On eugenics, Verschuuren notes there are new, non-invasive tests that can scan the whole genome of the fetus for more than 3,000 single-gene disorders, a screening that will likely lead to more “therapeutic” abortions. Yet here is a reality check: Recent research shows that every individual carries, on average, 313 disease-causing mutations. Eugenics had a bad reputation after World War II but has now made a comeback with genetic diagnoses performed prior to implantation to identify and discard imperfect embryos and correct or edit specific bits of DNA. This is part of the quest for a “designer” child, the ultimate consumer product.
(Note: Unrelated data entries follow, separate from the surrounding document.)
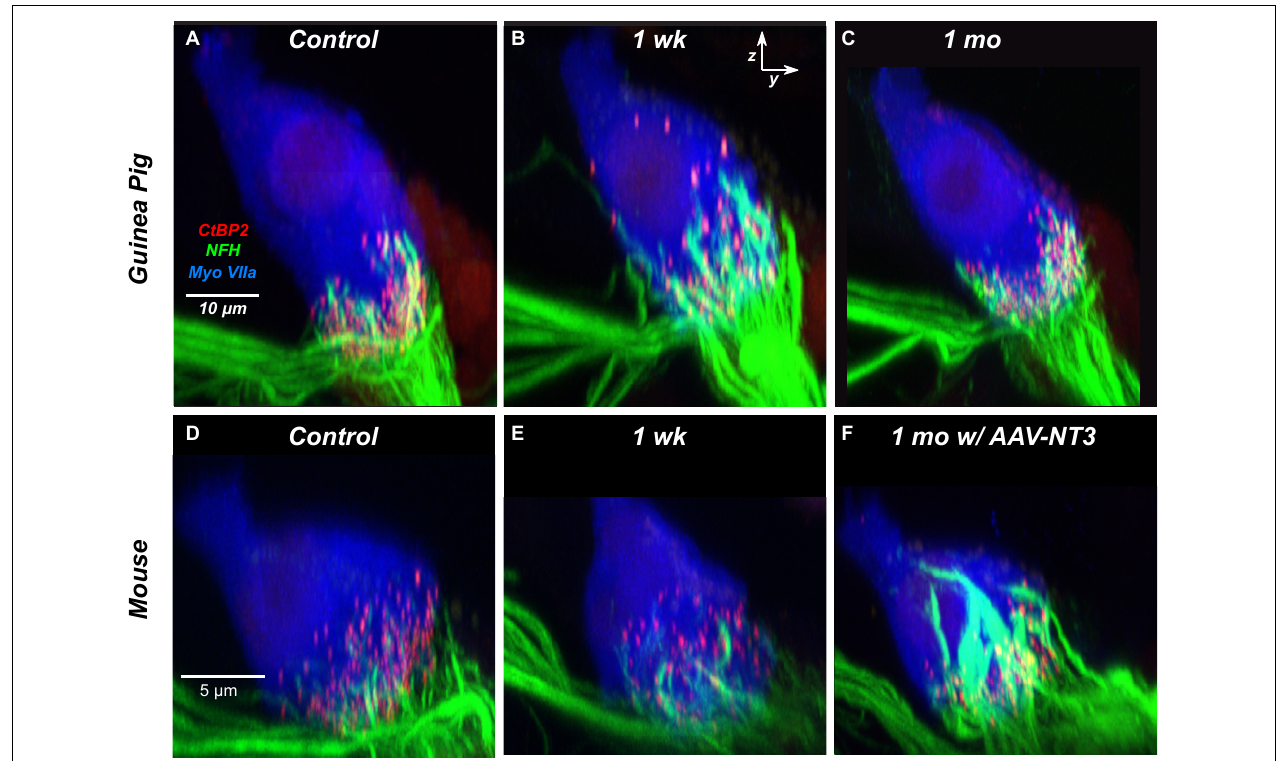
FIGURE 12 | The neurite extension seen spontaneously in the noise-exposed guinea pig (B) has a similar morphology to the neurite extension seen in mouse ears treated with virally mediated NT3 overexpression, both exposed (F) and unexposed (not shown). Panels (A–C) are from the 22.6 kHz region and are taken from a prior study of noise-induced synaptopathy in juvenile guinea pigs (Hickman et al., 2020). Panels (D–F) are from the 32 kHz region and are taken from a prior study of noise-induced synaptopathy in CBA/CaJ mice pre-treated with AAV virus particles carrying an NT3 gene sequence (Hashimoto et al., 2019). Panels (A,D) are from unexposed controls; panels (B,C,E,F) are from exposed animals at the survival times indicated. All images are zy projections of confocal z-stacks, all very similar in xy field of view to the projections shown in Figures 6A,B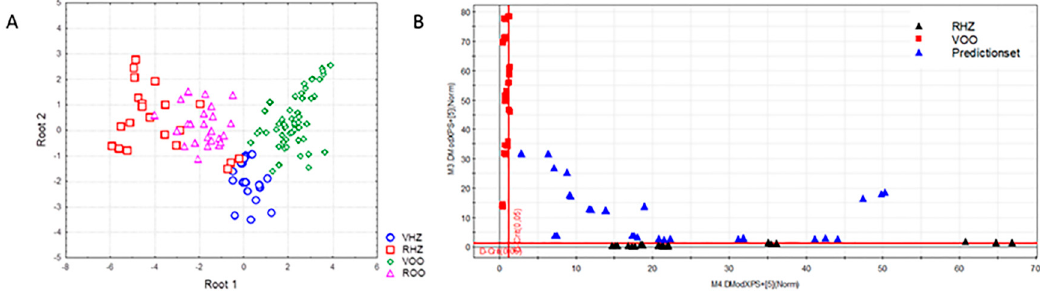
Figure 3. Linear discriminant analysis (LDA) score plot ( A ) and Coomans plot ( B ).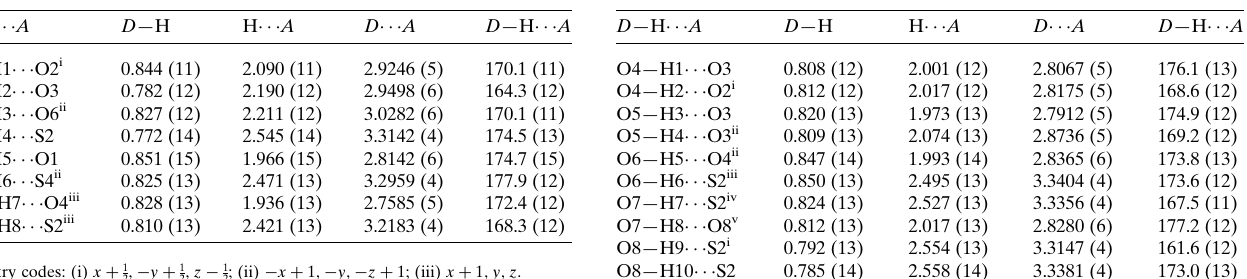
Table 2 Hydrogen-bond geometry (A˚ , (cid:3) ) for Na 2 S 2 O 3 (cid:2) 5H 2 O at 100 K.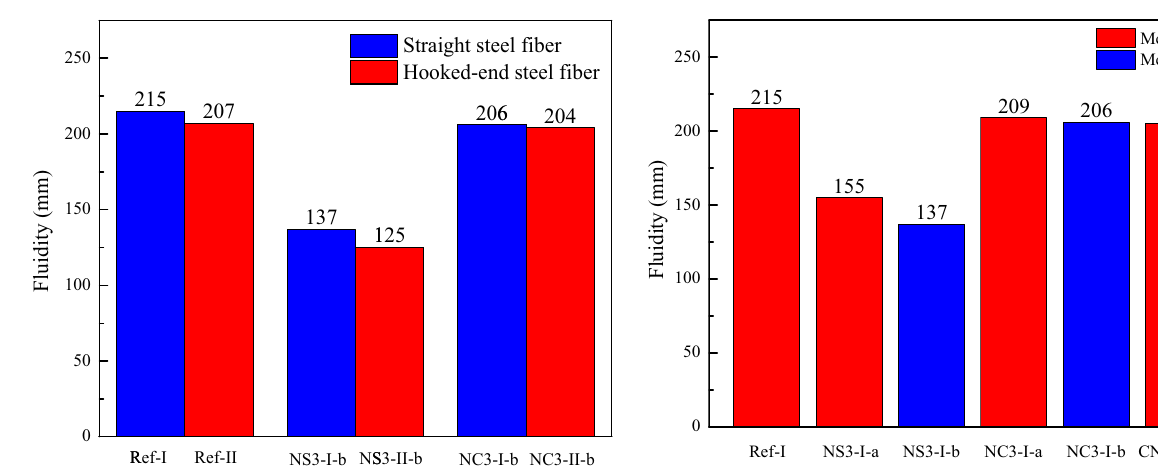
Figure 6: E ff ect of steel fi bre type on UHPC paste fl uidity.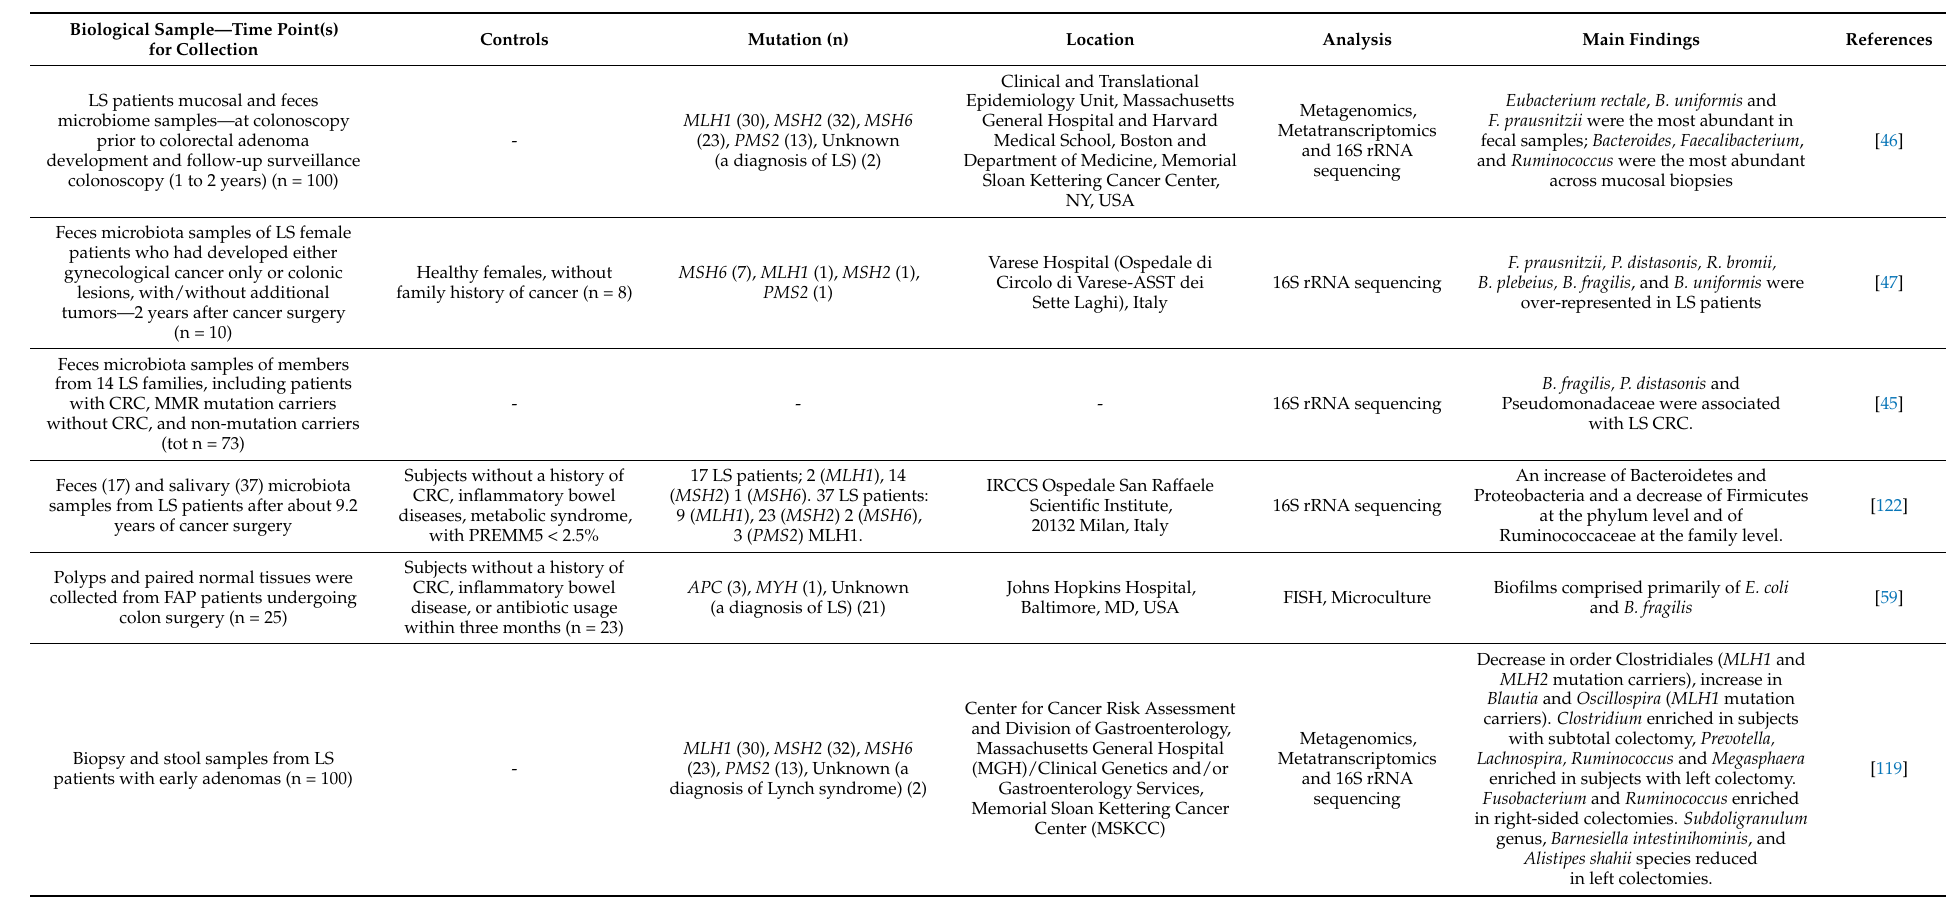
Table 3. Overview of human studies investigating the role of microbiota in the context of hereditary CRC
Regarding gender change, Verschuuren explains that sex is a genetic issue, while gender is socially constructed. Embryonic testes or ovaries develop at ten weeks of pregnancy, and by birth “the anatomical differences between male and female are rather unambiguous.” Sex, therefore, is the “objective” reality, while gender is not. Nevertheless, gender ideologists blur the difference and claim that the sex a person “identifies” with is his “real” sex. The sad reality is that 41 percent of transgenders, as opposed to 4.6 percent of the overall population of the U.S., have attempted suicide.

Homosexuality, Verschuuren adds, is about gender, not genetics. In 1973 the American Psychiatric Association (APA) convention, influenced by the gay lobby, declared homosexuality normal. But in 1977, when 10,000 APA members were polled on the subject, 69 percent said homosexuality is usually a pathological adaptation, while 18 percent disagreed and 13 percent were uncertain. So more than two-thirds of APA members disagreed with its declaration! Scientists Alan Bell and Martin Weinberg reported on “sexual compulsion” among homosexuals: 83 percent said they have had sex with 50 or more partners, 43 percent with 500 or more, and 28 percent with 1,000 or more.

With regard to brain death, Verschuuren notes that the concept derives from Harvard Medical School’s 1968 report defining “irreversible coma” as death. Even back then, the Harvard report mentioned that this definition would lead to more organs being available for transplant. Verschuuren warns that “brain death” could be a prognosis rather than a diagnosis. Other ethicists have also warned of “an overly quick rush to procure organs for transplant” and have argued that sometimes “brain-dead” patients are still alive when their organs are “harvested.”

In the course of equipping us with a Catholic moral compass, Verschuuren cites, among other sources, the Didache, a number of encyclicals and councils, several popes, the Catechism of the Catholic Church, Thomas Aquinas, Chesterton, Peter Kreeft, and many others in this most engaging book.